↓↓↓

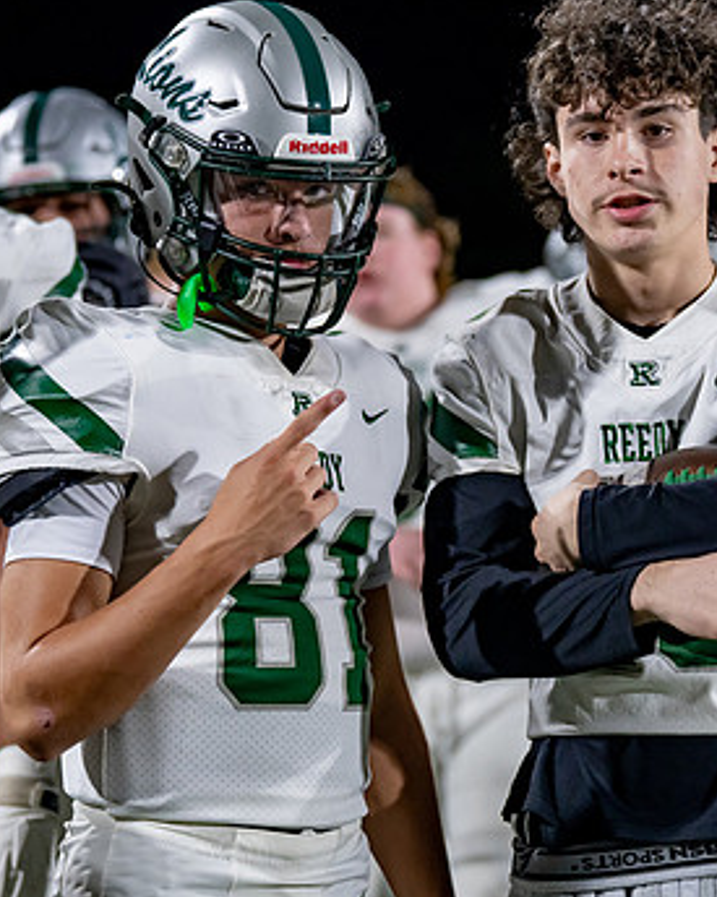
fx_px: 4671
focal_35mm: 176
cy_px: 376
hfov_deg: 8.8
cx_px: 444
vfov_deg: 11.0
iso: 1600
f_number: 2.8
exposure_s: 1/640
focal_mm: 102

↑↑↑
↓↓↓

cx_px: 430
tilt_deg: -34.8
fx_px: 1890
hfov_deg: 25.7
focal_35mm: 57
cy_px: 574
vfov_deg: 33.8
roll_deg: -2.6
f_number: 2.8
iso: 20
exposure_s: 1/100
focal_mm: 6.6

↑↑↑
↓↓↓

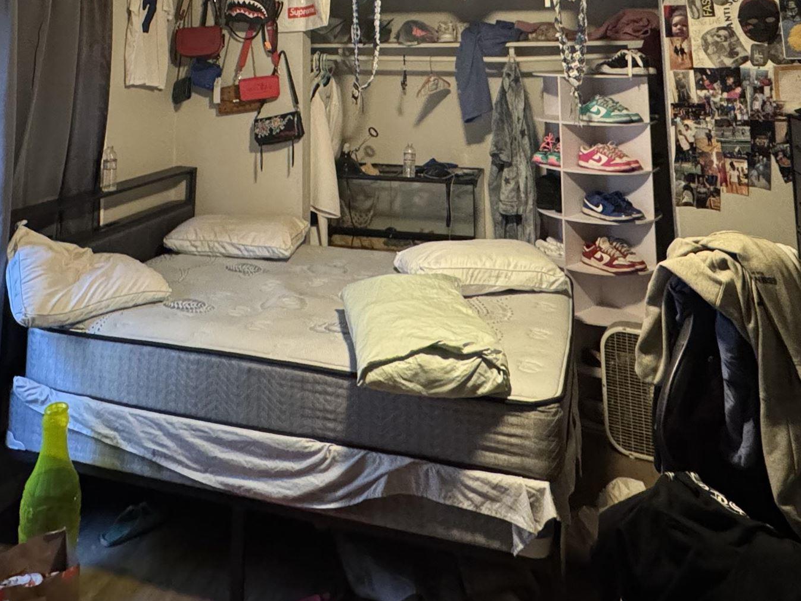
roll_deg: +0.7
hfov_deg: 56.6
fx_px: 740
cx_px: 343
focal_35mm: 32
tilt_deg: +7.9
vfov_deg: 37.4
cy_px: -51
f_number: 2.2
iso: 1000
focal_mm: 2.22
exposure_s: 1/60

↑↑↑

Transcribe, exactly and without additions, the lines of the records above, beginning with the line that contains "fx_px: 4671" and ending with the line that contains "focal_mm: 102", both included.

fx_px: 4671
focal_35mm: 176
cy_px: 376
hfov_deg: 8.8
cx_px: 444
vfov_deg: 11.0
iso: 1600
f_number: 2.8
exposure_s: 1/640
focal_mm: 102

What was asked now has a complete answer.